The completion of Nick Brandt’s trilogy: "On This Earth, A Shadow Falls, Across the Ravaged Land." Release date, 3 September 2013 (Abrams Books, 2013), documents the disappearing natural world and animals of East Africa. "Across the Ravaged Land" introduces humans in his photography for the first time. One such example is Ranger with Tusks of Elephant Killed at the Hands of Man, Amboseli 2011. This photograph features one of the rangers employed by Big Life Foundation, the Foundation that Nick Brandt started in 2010. The ranger holds the tusks of an elephant killed by poachers in the years prior to the Foundation's inception.
Inherit The Dust (Edwynn Houk Editions, 2016). Three years after the conclusion of his trilogy, On This Earth, A Shadow Falls Across the Ravaged Land, Nick Brandt returned to East Africa to photograph the escalating changes to the continent’s natural world. Brandt writes in the essay in the book: "We are living through the antithesis of genesis right now. It took billions of years to reach a place of such wondrous diversity, and then in just a few shockingly short years, an infinitesimal pinprick of time, to annihilate that."

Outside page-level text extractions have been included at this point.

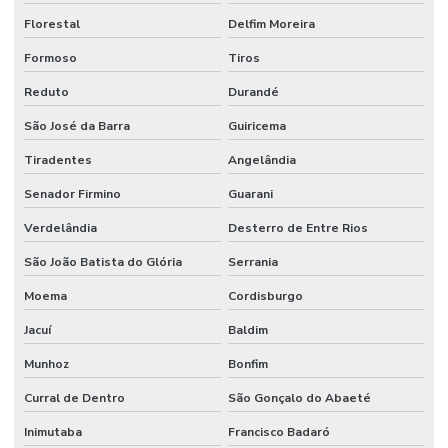
Florestal
Delfim Moreira
Formoso
Tiros
Reduto
Durandé
São José da Barra
Guiricema
Tiradentes
Angelândia
Senador Firmino
Guarani
Verdelândia
Desterro de Entre Rios
São João Batista do Glória
Serrania
Moema
Cordisburgo
Jacuí
Baldim
Munhoz
Bonfim
Curral de Dentro
São Gonçalo do Abaeté
Inimutaba
Francisco Badaró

In September 2010, in urgent response to the escalation of poaching in Africa due to increased demand from the Far East, Nick Brandt founded the non-profit organization called Big Life Foundation, dedicated to the conservation of Africa's wildlife and ecosystems. With one of the most spectacular elephant populations in Africa being rapidly diminished by poachers, the Amboseli ecosystem, which straddles both Kenya and Tanzania, became the Foundation's large-scale pilot project. Headed up in Kenya by renowned conservationist Richard Bonham, multiple fully equipped teams of anti-poaching rangers have been placed in newly built outposts in the critical areas throughout the 2-million-acre (8,100 km2) + area, resulting in a dramatically reduced incidence of killing and poaching of wildlife in the ecosystem.